In a statement issued by the US Treasury Department, it was reported that the Office of Foreign Assets Control (OFAC) added cryptocurrency mixer Sinbad, which served as an important money laundering vehicle for the Lazarus Group, to its sanctions list.
The statement said Sinbad processed millions of dollars worth of virtual currency from the Lazarus Group’s heists, and Mixer was also used by cybercriminals to hide transactions related to malicious activities such as evading sanctions, drug trafficking, purchasing child sexual abuse materials, and sales. Illegal markets on the dark web.
The statement said that Sinbad’s punishment was based on previous measures aimed at exposing the systems used by malicious Internet actors to hide the origins and destinations of proceeds from their illicit activities.
Adeyemo: We are ready to use all the tools at our disposal
US Deputy Secretary of the Treasury, Wally Adeyemo, whose assessments were included in the statement, stressed that mixing services that allow criminal actors such as the Lazarus Group to launder stolen assets will face serious consequences.
Noting that the Treasury Department and US government partners are ready to use all tools at their disposal to prevent virtual money mixers like Sinbad from facilitating illegal activities, Adeyemo stated that they will not hesitate to take action against illegal actors in the digital assets ecosystem.

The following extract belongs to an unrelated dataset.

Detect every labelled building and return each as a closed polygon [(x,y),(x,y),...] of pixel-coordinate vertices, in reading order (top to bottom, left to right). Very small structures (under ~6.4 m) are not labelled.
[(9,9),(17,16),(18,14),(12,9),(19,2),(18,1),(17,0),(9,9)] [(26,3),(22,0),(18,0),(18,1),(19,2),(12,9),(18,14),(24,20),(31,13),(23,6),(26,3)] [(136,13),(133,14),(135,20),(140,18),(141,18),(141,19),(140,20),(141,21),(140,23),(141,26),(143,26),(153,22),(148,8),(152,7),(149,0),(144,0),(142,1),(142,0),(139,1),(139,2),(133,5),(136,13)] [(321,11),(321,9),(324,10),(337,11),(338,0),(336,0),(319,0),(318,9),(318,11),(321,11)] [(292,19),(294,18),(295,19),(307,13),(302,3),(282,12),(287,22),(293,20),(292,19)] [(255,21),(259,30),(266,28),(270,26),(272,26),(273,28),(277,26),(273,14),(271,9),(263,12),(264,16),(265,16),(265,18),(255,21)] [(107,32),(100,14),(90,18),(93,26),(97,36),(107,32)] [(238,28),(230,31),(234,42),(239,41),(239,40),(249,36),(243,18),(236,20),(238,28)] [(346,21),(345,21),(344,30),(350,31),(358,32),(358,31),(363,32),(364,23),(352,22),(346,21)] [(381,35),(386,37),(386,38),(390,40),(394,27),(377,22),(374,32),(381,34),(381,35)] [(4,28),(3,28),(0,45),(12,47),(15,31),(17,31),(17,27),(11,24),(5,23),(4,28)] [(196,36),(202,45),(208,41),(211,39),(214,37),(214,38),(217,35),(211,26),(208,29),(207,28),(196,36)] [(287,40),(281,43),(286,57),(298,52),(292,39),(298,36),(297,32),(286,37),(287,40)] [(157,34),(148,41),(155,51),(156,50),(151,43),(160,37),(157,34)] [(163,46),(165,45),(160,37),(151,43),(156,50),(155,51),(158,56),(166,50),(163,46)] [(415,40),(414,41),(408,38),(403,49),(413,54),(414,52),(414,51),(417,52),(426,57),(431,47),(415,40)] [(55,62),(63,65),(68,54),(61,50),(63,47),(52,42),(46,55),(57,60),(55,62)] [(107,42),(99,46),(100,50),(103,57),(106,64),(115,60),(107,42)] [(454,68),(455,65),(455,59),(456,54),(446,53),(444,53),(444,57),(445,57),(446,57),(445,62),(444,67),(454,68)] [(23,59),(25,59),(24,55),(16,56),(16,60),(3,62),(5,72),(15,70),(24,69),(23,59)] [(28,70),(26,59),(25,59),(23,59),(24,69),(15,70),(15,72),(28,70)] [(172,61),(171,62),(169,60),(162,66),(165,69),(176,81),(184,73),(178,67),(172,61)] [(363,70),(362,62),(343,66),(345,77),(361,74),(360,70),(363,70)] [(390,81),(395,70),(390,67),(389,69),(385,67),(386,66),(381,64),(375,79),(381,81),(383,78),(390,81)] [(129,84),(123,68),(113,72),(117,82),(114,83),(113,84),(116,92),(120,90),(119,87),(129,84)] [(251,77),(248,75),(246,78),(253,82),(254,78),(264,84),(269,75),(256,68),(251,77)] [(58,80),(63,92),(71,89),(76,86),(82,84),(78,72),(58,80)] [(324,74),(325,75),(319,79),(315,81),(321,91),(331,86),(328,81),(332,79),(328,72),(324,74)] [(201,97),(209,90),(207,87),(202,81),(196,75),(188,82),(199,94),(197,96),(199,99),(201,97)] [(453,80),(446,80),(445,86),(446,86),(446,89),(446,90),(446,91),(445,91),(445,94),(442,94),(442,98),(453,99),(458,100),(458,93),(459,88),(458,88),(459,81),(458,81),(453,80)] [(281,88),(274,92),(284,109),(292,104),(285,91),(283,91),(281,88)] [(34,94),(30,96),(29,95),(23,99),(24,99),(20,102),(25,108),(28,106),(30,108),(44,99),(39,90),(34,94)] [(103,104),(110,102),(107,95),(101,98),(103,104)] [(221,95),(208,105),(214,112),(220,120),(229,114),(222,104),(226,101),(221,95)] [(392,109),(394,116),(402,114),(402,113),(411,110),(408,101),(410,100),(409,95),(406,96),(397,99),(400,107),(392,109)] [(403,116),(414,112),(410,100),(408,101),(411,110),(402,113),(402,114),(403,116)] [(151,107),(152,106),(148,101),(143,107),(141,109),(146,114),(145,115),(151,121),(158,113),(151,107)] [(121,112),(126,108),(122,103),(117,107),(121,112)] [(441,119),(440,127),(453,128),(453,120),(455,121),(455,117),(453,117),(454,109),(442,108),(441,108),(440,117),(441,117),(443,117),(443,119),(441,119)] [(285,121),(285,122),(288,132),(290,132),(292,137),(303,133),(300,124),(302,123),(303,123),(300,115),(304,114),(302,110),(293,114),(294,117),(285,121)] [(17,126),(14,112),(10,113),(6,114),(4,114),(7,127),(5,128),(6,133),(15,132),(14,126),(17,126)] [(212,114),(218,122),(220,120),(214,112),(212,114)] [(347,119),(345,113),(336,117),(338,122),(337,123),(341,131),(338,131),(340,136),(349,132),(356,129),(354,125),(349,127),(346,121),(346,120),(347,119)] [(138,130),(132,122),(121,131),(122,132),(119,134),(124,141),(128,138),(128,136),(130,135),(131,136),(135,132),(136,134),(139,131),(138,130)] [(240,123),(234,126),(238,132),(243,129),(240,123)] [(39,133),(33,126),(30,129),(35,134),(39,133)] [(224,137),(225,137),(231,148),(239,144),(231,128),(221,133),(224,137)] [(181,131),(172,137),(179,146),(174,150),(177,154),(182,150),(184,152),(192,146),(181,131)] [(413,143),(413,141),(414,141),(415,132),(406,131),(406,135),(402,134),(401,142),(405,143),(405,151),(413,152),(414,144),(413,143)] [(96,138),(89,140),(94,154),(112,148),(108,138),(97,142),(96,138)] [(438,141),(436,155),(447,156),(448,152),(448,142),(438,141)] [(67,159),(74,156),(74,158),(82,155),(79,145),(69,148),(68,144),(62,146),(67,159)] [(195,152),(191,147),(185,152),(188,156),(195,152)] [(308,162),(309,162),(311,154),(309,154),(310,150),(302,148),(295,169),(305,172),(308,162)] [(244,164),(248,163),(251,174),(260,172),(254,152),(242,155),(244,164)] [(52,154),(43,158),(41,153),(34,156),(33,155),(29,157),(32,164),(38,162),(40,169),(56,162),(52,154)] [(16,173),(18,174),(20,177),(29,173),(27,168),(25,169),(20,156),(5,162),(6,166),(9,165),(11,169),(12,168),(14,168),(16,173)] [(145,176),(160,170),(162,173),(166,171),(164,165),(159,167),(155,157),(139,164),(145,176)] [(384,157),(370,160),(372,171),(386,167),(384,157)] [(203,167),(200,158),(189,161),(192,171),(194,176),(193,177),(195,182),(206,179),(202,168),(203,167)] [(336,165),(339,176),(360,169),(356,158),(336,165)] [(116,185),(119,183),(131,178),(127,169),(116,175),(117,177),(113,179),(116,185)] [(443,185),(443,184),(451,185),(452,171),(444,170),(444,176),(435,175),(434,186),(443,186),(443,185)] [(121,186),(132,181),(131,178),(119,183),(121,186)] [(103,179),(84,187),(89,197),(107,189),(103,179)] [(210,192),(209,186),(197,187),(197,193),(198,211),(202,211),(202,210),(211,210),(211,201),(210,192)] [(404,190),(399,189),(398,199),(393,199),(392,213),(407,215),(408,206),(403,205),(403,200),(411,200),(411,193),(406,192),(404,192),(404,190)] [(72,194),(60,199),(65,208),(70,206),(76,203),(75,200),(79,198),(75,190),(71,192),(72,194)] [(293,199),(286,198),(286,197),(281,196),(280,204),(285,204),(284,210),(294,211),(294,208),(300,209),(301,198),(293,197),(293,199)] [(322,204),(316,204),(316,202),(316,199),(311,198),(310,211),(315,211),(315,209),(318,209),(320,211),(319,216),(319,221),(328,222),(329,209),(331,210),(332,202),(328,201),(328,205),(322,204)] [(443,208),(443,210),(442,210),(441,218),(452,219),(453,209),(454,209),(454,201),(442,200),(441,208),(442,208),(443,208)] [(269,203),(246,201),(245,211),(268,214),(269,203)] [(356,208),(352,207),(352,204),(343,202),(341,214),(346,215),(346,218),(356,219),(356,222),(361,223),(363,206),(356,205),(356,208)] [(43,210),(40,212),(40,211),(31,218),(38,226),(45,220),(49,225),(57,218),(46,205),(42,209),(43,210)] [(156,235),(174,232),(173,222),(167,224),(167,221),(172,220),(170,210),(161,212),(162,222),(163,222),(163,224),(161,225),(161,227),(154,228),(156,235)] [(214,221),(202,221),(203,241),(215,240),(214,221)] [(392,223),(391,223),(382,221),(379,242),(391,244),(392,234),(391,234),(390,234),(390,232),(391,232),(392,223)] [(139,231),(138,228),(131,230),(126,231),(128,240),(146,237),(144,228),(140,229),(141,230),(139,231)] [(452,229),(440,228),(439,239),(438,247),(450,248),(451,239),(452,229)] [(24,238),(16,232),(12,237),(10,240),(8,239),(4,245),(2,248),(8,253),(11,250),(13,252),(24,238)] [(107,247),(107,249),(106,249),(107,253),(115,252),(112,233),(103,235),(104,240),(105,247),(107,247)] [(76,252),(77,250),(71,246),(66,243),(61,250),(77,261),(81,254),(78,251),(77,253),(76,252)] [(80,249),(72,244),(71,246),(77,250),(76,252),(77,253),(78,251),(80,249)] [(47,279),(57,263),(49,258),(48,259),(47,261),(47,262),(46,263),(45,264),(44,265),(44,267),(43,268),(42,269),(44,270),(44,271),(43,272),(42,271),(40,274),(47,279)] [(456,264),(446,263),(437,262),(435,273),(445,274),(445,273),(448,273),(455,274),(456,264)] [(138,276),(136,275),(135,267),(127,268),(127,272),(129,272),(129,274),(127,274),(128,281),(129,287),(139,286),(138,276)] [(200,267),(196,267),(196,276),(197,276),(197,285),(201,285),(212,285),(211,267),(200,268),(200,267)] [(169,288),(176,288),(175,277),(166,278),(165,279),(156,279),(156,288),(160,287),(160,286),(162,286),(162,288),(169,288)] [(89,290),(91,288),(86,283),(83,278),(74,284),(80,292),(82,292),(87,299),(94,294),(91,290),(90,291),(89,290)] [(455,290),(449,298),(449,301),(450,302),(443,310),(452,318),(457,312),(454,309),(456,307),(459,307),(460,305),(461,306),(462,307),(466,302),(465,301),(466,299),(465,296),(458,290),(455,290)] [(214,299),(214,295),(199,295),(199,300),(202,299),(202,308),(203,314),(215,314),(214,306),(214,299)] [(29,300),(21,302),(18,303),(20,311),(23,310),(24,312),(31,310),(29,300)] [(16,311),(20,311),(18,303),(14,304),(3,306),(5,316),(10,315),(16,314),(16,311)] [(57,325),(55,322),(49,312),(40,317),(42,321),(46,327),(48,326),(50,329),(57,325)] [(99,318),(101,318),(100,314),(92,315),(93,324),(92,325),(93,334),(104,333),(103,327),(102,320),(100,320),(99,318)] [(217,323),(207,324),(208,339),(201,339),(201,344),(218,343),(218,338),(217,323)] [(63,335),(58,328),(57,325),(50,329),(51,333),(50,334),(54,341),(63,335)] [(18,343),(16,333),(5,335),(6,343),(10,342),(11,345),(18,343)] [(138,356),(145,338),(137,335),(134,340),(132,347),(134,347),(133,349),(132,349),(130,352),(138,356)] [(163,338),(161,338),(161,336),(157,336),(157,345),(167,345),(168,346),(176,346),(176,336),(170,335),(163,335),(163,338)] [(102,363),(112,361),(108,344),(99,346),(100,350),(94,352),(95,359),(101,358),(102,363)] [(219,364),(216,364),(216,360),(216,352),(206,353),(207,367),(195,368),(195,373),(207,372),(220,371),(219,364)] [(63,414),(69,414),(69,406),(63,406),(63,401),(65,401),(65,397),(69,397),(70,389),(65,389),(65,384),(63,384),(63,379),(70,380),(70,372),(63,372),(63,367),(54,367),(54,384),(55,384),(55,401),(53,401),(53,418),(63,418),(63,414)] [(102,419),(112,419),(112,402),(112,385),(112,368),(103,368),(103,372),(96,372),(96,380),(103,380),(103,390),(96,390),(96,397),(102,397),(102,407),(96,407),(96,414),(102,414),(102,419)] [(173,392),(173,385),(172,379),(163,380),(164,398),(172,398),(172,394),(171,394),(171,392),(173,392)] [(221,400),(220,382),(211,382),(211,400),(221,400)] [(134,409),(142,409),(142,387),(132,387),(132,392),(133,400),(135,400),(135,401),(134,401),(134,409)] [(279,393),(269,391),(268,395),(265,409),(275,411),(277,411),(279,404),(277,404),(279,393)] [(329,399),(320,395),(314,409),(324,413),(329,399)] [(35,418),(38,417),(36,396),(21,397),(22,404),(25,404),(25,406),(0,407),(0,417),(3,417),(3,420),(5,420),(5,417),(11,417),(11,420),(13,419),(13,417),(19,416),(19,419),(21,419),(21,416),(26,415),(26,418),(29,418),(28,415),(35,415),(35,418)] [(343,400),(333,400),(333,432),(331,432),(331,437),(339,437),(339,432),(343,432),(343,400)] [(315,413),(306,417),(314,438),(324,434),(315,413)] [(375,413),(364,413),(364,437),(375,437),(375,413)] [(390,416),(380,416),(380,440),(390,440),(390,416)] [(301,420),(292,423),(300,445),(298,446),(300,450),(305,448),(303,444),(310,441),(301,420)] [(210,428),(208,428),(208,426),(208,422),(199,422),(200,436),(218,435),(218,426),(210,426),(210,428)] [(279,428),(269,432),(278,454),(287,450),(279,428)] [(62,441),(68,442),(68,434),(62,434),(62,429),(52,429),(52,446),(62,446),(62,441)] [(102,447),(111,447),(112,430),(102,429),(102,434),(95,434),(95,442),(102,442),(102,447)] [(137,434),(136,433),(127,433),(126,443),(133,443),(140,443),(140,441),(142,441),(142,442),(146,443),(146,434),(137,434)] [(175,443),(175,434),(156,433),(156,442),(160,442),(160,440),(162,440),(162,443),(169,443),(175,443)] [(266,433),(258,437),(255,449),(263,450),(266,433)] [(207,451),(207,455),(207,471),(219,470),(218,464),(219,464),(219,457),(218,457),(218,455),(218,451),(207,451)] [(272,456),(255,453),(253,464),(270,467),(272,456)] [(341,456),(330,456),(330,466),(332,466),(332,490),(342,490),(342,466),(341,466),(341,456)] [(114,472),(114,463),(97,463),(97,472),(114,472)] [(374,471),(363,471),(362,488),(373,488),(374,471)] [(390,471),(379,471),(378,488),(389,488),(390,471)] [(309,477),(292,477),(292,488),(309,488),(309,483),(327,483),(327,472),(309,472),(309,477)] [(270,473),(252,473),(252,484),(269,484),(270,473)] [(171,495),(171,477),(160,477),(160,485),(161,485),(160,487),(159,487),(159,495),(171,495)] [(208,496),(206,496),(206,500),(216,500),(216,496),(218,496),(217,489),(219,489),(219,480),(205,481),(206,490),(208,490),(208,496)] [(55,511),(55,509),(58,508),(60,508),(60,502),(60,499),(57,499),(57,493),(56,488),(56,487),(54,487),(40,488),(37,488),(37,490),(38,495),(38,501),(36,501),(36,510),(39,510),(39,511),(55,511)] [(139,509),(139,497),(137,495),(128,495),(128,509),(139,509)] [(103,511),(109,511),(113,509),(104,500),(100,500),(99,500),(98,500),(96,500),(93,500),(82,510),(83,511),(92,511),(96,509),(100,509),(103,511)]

Call for regulation by Congress
On the other hand, the US Treasury shared Adeyemo’s speech at the Blockchain Association’s 2023 Policy Summit.
Adeyemo noted that the government and the traditional financial sector are working in partnership to prevent the movement of illegal revenues, recalling that a regulatory framework has been put in place in this context.
Adeyemo stressed the need for those working in the digital assets industry to do the same, and noted that this sector has the potential to create new tools to help prevent money laundering.
Adeyemo stated that the ministry submitted proposals to the US Congress yesterday to expand its powers and resources to pursue illegal actors in the field of digital assets. “First and foremost, we aim to create new enforcement tools for actors in the digital asset ecosystem that allow Congress to create a secondary sanctions regime that not only isolates any company from the US financial system, but also places any company that continues to do business with the US,” he added. “The United States is at risk.” The sanctioned entity is at risk of being cut off from the US financial system.